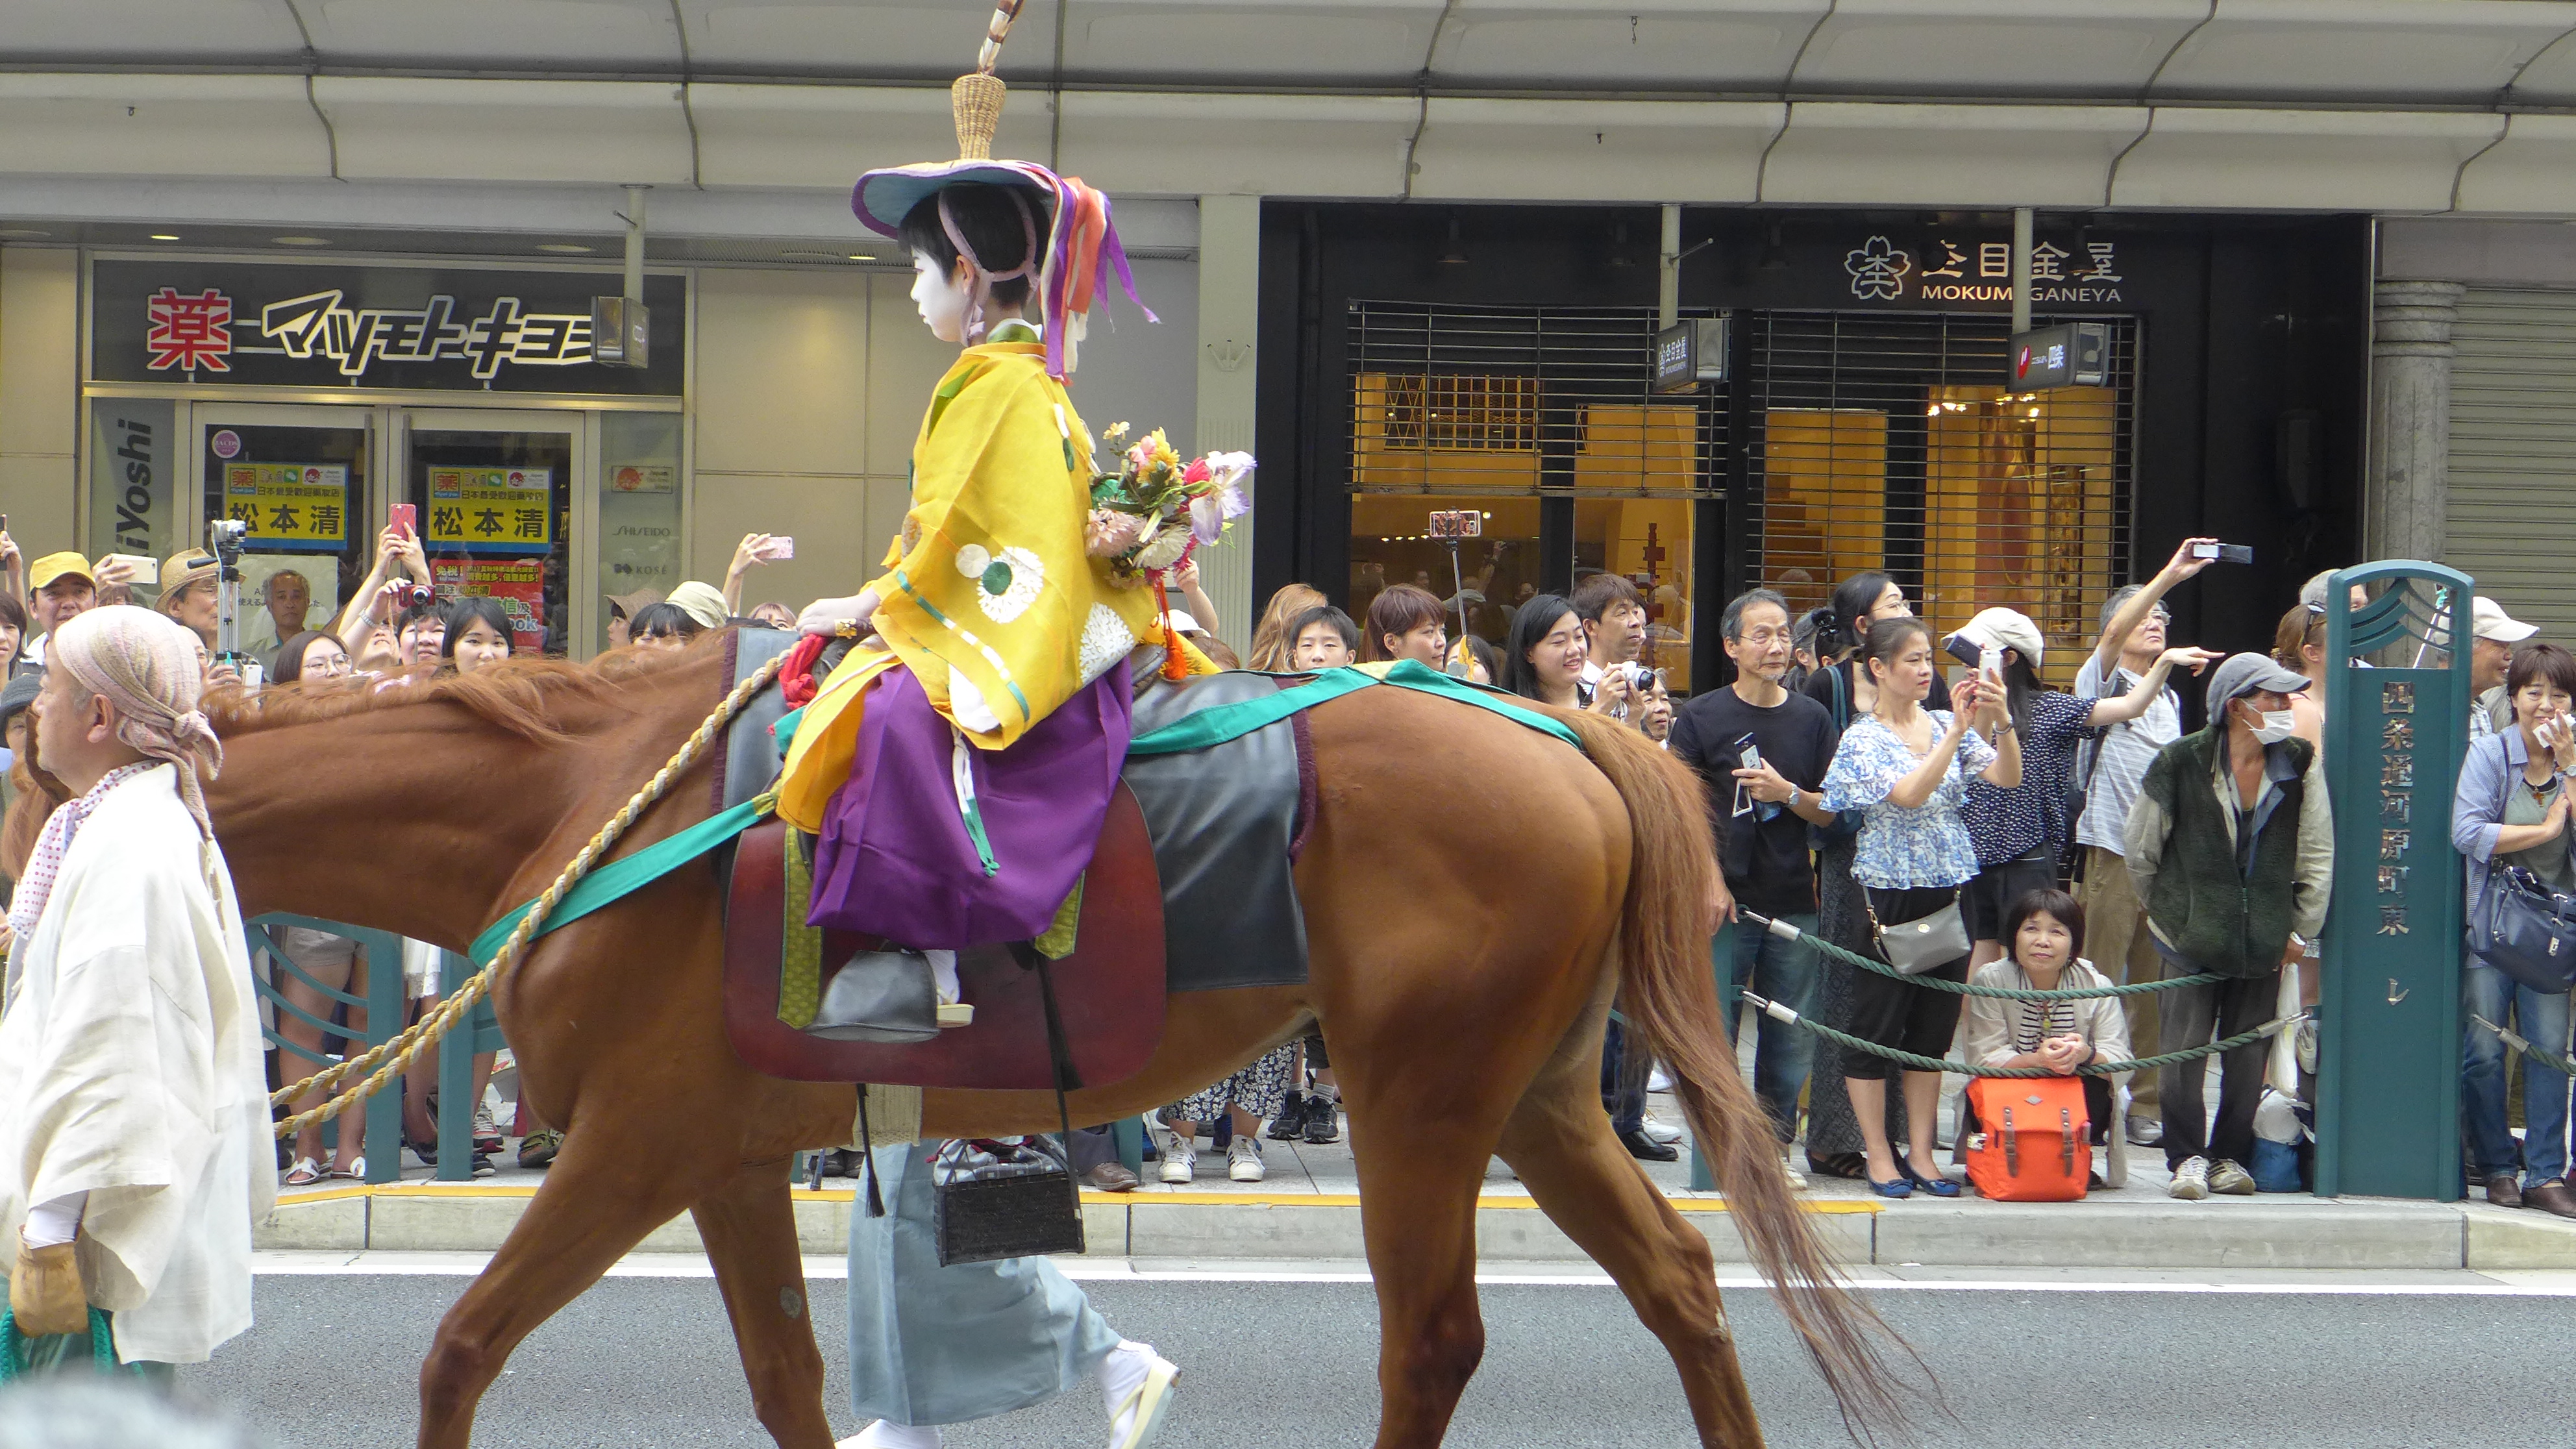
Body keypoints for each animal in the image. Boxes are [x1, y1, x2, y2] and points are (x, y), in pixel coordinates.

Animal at [201, 641, 1906, 1444]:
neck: (598, 805)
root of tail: (1565, 728)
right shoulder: (725, 1155)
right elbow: (785, 1379)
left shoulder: (634, 1141)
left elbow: (460, 1346)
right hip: (1539, 1093)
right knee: (1679, 1285)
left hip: (1421, 1094)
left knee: (1431, 1338)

————

__Problem statement__: The records above must be output exactly, except for the pictures.

__Answer for the task__:
Body keypoints for each animal in the image. Boxes are [x1, y1, x2, y2] and points are (x, y), in pixel coordinates.

Animal at [201, 641, 1906, 1444]:
neck: (598, 805)
root of tail: (1565, 728)
right shoulder: (725, 1155)
right elbow: (785, 1379)
left shoulder: (634, 1141)
left elbow: (460, 1346)
right hip: (1539, 1093)
right knee: (1679, 1285)
left hip: (1421, 1094)
left knee: (1431, 1338)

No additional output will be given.